-- Start of Information given --
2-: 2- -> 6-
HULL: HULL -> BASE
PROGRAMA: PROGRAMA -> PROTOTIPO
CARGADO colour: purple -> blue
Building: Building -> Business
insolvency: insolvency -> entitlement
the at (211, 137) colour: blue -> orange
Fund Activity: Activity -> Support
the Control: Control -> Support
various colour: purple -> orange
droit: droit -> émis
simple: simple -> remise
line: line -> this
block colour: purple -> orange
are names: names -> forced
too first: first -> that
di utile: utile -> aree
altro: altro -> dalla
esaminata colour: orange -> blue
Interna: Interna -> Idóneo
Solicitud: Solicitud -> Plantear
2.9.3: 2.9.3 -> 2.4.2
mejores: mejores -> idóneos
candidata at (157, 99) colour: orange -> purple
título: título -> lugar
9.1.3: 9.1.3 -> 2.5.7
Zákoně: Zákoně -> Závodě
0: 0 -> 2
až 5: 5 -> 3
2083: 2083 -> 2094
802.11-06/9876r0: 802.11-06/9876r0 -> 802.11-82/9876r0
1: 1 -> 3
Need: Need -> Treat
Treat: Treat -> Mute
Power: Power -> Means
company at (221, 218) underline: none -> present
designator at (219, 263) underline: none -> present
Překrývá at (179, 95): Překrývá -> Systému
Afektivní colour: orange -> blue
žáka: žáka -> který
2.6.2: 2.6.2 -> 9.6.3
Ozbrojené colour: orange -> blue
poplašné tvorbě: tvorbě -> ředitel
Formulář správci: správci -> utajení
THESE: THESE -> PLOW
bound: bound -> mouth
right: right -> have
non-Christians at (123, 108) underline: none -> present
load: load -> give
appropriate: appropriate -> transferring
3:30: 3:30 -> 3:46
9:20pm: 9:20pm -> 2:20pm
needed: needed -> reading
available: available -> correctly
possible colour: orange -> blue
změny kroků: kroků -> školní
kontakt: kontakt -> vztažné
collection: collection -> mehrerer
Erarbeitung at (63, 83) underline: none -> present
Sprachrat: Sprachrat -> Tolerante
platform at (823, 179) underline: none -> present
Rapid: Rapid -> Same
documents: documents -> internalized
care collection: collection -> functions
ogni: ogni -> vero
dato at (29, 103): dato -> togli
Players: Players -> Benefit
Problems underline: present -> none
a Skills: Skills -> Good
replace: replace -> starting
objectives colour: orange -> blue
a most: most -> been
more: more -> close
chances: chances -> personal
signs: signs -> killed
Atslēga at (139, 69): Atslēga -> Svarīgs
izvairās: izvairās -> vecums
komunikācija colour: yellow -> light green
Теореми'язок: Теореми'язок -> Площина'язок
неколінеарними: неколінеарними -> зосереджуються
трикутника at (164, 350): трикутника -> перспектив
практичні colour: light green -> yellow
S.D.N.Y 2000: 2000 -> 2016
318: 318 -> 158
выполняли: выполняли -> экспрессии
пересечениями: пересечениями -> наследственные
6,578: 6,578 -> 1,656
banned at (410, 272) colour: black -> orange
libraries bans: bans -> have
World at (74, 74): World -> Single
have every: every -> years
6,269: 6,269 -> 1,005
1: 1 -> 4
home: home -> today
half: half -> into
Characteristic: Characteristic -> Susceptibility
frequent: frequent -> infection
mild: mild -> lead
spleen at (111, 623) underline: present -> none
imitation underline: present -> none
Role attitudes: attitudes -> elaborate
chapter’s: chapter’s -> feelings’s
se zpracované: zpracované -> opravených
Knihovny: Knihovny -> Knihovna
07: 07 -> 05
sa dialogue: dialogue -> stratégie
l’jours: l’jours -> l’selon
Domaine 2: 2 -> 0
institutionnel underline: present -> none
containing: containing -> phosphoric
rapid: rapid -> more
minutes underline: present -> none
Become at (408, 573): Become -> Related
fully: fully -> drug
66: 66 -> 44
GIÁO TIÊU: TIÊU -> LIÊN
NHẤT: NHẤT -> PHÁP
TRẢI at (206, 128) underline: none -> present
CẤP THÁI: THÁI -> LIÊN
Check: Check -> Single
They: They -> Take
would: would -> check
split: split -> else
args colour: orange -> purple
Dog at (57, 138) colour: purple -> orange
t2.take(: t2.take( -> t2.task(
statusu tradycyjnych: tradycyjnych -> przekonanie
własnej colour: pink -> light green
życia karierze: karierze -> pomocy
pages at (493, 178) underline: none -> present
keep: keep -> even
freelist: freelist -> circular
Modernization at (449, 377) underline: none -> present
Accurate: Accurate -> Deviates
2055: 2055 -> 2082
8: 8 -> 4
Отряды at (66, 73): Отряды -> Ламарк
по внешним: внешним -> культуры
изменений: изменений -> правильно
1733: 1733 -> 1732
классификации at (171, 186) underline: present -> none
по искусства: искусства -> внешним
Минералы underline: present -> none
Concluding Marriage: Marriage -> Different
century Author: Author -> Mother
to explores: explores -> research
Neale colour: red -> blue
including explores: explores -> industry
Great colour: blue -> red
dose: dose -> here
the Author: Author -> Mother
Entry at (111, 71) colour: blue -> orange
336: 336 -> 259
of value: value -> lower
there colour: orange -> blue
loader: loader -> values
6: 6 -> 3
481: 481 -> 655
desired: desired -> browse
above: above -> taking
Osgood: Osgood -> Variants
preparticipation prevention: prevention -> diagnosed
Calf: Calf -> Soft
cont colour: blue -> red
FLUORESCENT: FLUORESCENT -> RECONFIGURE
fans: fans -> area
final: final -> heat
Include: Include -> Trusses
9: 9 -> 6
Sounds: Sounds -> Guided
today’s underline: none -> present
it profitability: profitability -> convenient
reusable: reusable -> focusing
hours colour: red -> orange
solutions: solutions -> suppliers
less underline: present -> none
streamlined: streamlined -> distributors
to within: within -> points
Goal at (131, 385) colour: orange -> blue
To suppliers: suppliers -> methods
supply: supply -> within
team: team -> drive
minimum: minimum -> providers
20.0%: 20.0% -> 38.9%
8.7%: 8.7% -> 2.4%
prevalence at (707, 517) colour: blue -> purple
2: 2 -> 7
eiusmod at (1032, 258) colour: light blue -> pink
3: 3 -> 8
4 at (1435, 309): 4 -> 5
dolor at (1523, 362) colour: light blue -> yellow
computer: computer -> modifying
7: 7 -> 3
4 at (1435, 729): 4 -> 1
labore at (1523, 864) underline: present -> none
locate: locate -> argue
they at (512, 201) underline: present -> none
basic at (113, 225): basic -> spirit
-- End of Information given --
Rewrite all of the records, putting "color" wherever "colour" occurs and leaving everything else unchanged.

2-: 2- -> 6-
HULL: HULL -> BASE
PROGRAMA: PROGRAMA -> PROTOTIPO
CARGADO color: purple -> blue
Building: Building -> Business
insolvency: insolvency -> entitlement
the at (211, 137) color: blue -> orange
Fund Activity: Activity -> Support
the Control: Control -> Support
various color: purple -> orange
droit: droit -> émis
simple: simple -> remise
line: line -> this
block color: purple -> orange
are names: names -> forced
too first: first -> that
di utile: utile -> aree
altro: altro -> dalla
esaminata color: orange -> blue
Interna: Interna -> Idóneo
Solicitud: Solicitud -> Plantear
2.9.3: 2.9.3 -> 2.4.2
mejores: mejores -> idóneos
candidata at (157, 99) color: orange -> purple
título: título -> lugar
9.1.3: 9.1.3 -> 2.5.7
Zákoně: Zákoně -> Závodě
0: 0 -> 2
až 5: 5 -> 3
2083: 2083 -> 2094
802.11-06/9876r0: 802.11-06/9876r0 -> 802.11-82/9876r0
1: 1 -> 3
Need: Need -> Treat
Treat: Treat -> Mute
Power: Power -> Means
company at (221, 218) underline: none -> present
designator at (219, 263) underline: none -> present
Překrývá at (179, 95): Překrývá -> Systému
Afektivní color: orange -> blue
žáka: žáka -> který
2.6.2: 2.6.2 -> 9.6.3
Ozbrojené color: orange -> blue
poplašné tvorbě: tvorbě -> ředitel
Formulář správci: správci -> utajení
THESE: THESE -> PLOW
bound: bound -> mouth
right: right -> have
non-Christians at (123, 108) underline: none -> present
load: load -> give
appropriate: appropriate -> transferring
3:30: 3:30 -> 3:46
9:20pm: 9:20pm -> 2:20pm
needed: needed -> reading
available: available -> correctly
possible color: orange -> blue
změny kroků: kroků -> školní
kontakt: kontakt -> vztažné
collection: collection -> mehrerer
Erarbeitung at (63, 83) underline: none -> present
Sprachrat: Sprachrat -> Tolerante
platform at (823, 179) underline: none -> present
Rapid: Rapid -> Same
documents: documents -> internalized
care collection: collection -> functions
ogni: ogni -> vero
dato at (29, 103): dato -> togli
Players: Players -> Benefit
Problems underline: present -> none
a Skills: Skills -> Good
replace: replace -> starting
objectives color: orange -> blue
a most: most -> been
more: more -> close
chances: chances -> personal
signs: signs -> killed
Atslēga at (139, 69): Atslēga -> Svarīgs
izvairās: izvairās -> vecums
komunikācija color: yellow -> light green
Теореми'язок: Теореми'язок -> Площина'язок
неколінеарними: неколінеарними -> зосереджуються
трикутника at (164, 350): трикутника -> перспектив
практичні color: light green -> yellow
S.D.N.Y 2000: 2000 -> 2016
318: 318 -> 158
выполняли: выполняли -> экспрессии
пересечениями: пересечениями -> наследственные
6,578: 6,578 -> 1,656
banned at (410, 272) color: black -> orange
libraries bans: bans -> have
World at (74, 74): World -> Single
have every: every -> years
6,269: 6,269 -> 1,005
1: 1 -> 4
home: home -> today
half: half -> into
Characteristic: Characteristic -> Susceptibility
frequent: frequent -> infection
mild: mild -> lead
spleen at (111, 623) underline: present -> none
imitation underline: present -> none
Role attitudes: attitudes -> elaborate
chapter’s: chapter’s -> feelings’s
se zpracované: zpracované -> opravených
Knihovny: Knihovny -> Knihovna
07: 07 -> 05
sa dialogue: dialogue -> stratégie
l’jours: l’jours -> l’selon
Domaine 2: 2 -> 0
institutionnel underline: present -> none
containing: containing -> phosphoric
rapid: rapid -> more
minutes underline: present -> none
Become at (408, 573): Become -> Related
fully: fully -> drug
66: 66 -> 44
GIÁO TIÊU: TIÊU -> LIÊN
NHẤT: NHẤT -> PHÁP
TRẢI at (206, 128) underline: none -> present
CẤP THÁI: THÁI -> LIÊN
Check: Check -> Single
They: They -> Take
would: would -> check
split: split -> else
args color: orange -> purple
Dog at (57, 138) color: purple -> orange
t2.take(: t2.take( -> t2.task(
statusu tradycyjnych: tradycyjnych -> przekonanie
własnej color: pink -> light green
życia karierze: karierze -> pomocy
pages at (493, 178) underline: none -> present
keep: keep -> even
freelist: freelist -> circular
Modernization at (449, 377) underline: none -> present
Accurate: Accurate -> Deviates
2055: 2055 -> 2082
8: 8 -> 4
Отряды at (66, 73): Отряды -> Ламарк
по внешним: внешним -> культуры
изменений: изменений -> правильно
1733: 1733 -> 1732
классификации at (171, 186) underline: present -> none
по искусства: искусства -> внешним
Минералы underline: present -> none
Concluding Marriage: Marriage -> Different
century Author: Author -> Mother
to explores: explores -> research
Neale color: red -> blue
including explores: explores -> industry
Great color: blue -> red
dose: dose -> here
the Author: Author -> Mother
Entry at (111, 71) color: blue -> orange
336: 336 -> 259
of value: value -> lower
there color: orange -> blue
loader: loader -> values
6: 6 -> 3
481: 481 -> 655
desired: desired -> browse
above: above -> taking
Osgood: Osgood -> Variants
preparticipation prevention: prevention -> diagnosed
Calf: Calf -> Soft
cont color: blue -> red
FLUORESCENT: FLUORESCENT -> RECONFIGURE
fans: fans -> area
final: final -> heat
Include: Include -> Trusses
9: 9 -> 6
Sounds: Sounds -> Guided
today’s underline: none -> present
it profitability: profitability -> convenient
reusable: reusable -> focusing
hours color: red -> orange
solutions: solutions -> suppliers
less underline: present -> none
streamlined: streamlined -> distributors
to within: within -> points
Goal at (131, 385) color: orange -> blue
To suppliers: suppliers -> methods
supply: supply -> within
team: team -> drive
minimum: minimum -> providers
20.0%: 20.0% -> 38.9%
8.7%: 8.7% -> 2.4%
prevalence at (707, 517) color: blue -> purple
2: 2 -> 7
eiusmod at (1032, 258) color: light blue -> pink
3: 3 -> 8
4 at (1435, 309): 4 -> 5
dolor at (1523, 362) color: light blue -> yellow
computer: computer -> modifying
7: 7 -> 3
4 at (1435, 729): 4 -> 1
labore at (1523, 864) underline: present -> none
locate: locate -> argue
they at (512, 201) underline: present -> none
basic at (113, 225): basic -> spirit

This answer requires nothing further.